Businesses should also consider implementing multi-factor authentication technologies. As we mentioned, these solutions ensure that users need more than just a password to access company accounts. This includes implementing multiple verification steps, such as an access code sent to a mobile device.
These security controls help prevent hackers from gaining access to business accounts, even if they can crack a weak password.
You can read verified reviews of the best enterprise password management solutions and the best multi-factor authentication solutions on the Expert Insights site.
The last big threat small businesses face is the insider threat. An insider threat is a risk to an organization caused by the actions of employees, former employees, contractors, or associates. These actors may have access to critical data about your business, and they may cause harm through greed, malice, or simply ignorance and negligence.
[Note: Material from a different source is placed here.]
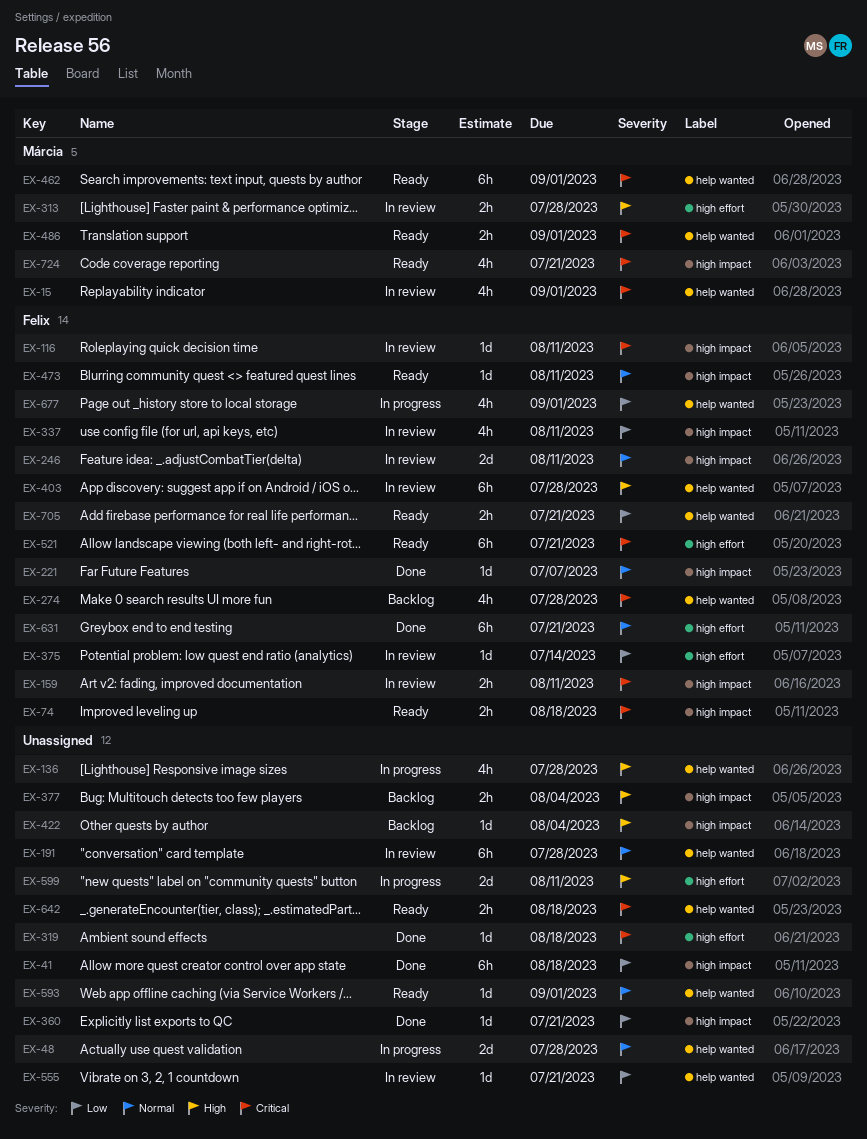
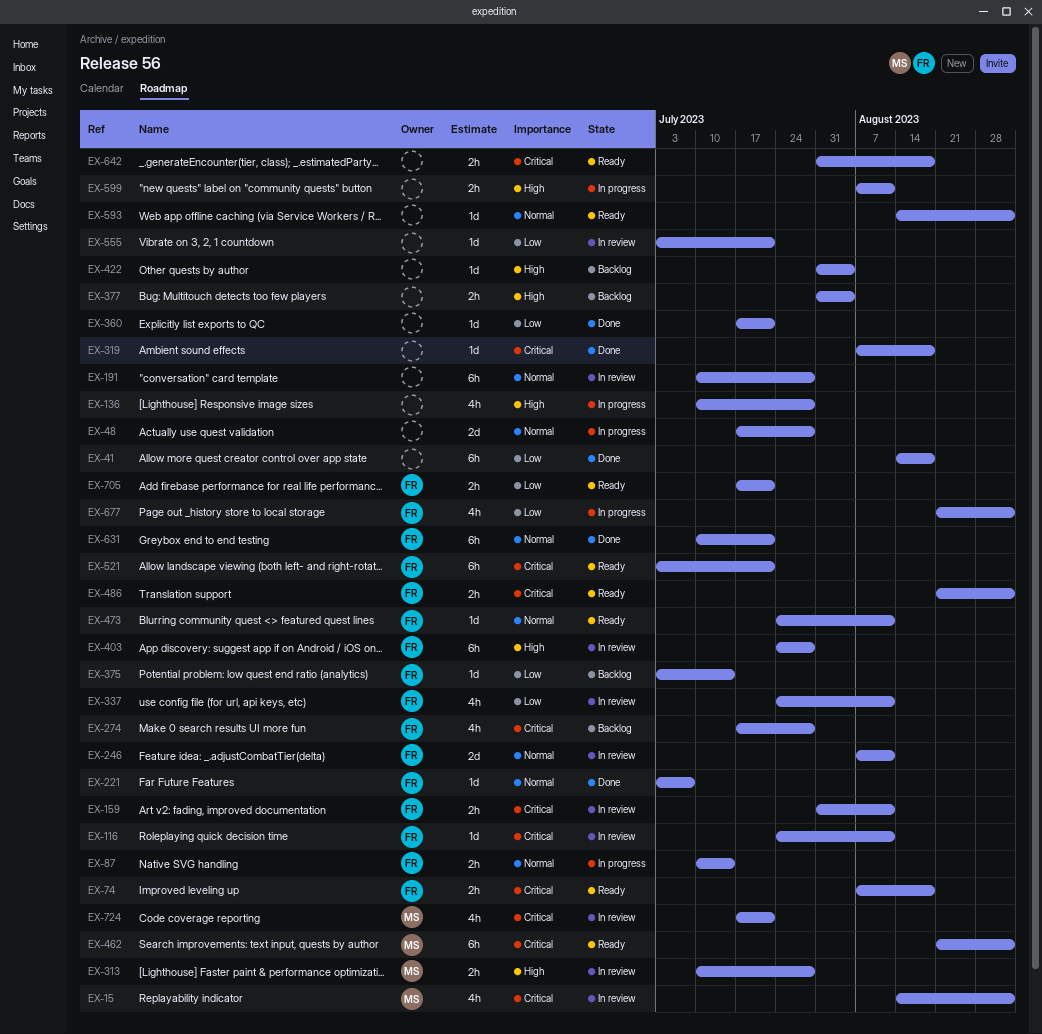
EX-87: none -> present
EX-375, status: In review -> Backlog
EX-486, owner: Márcia -> Felix
EX-599, estimate: 2d -> 2h
EX-724, status: Ready -> In review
Verizon found that 25% of data breaches were due to insider threats.
This is a growing problem that can put employees and customers at risk or cause financial damage to the business. In small companies, insider threats are increasing as more employees have access to multiple accounts, which contain more data. Studies have shown that 62% of employees reported having access to funds they probably didn’t need to access.
To block insider threats, small businesses need to ensure they have a strong culture of security awareness within their organization. This will help stop insider threats due to ignorance and help employees quickly spot instances where a hacker has compromised or is attempting to compromise company data.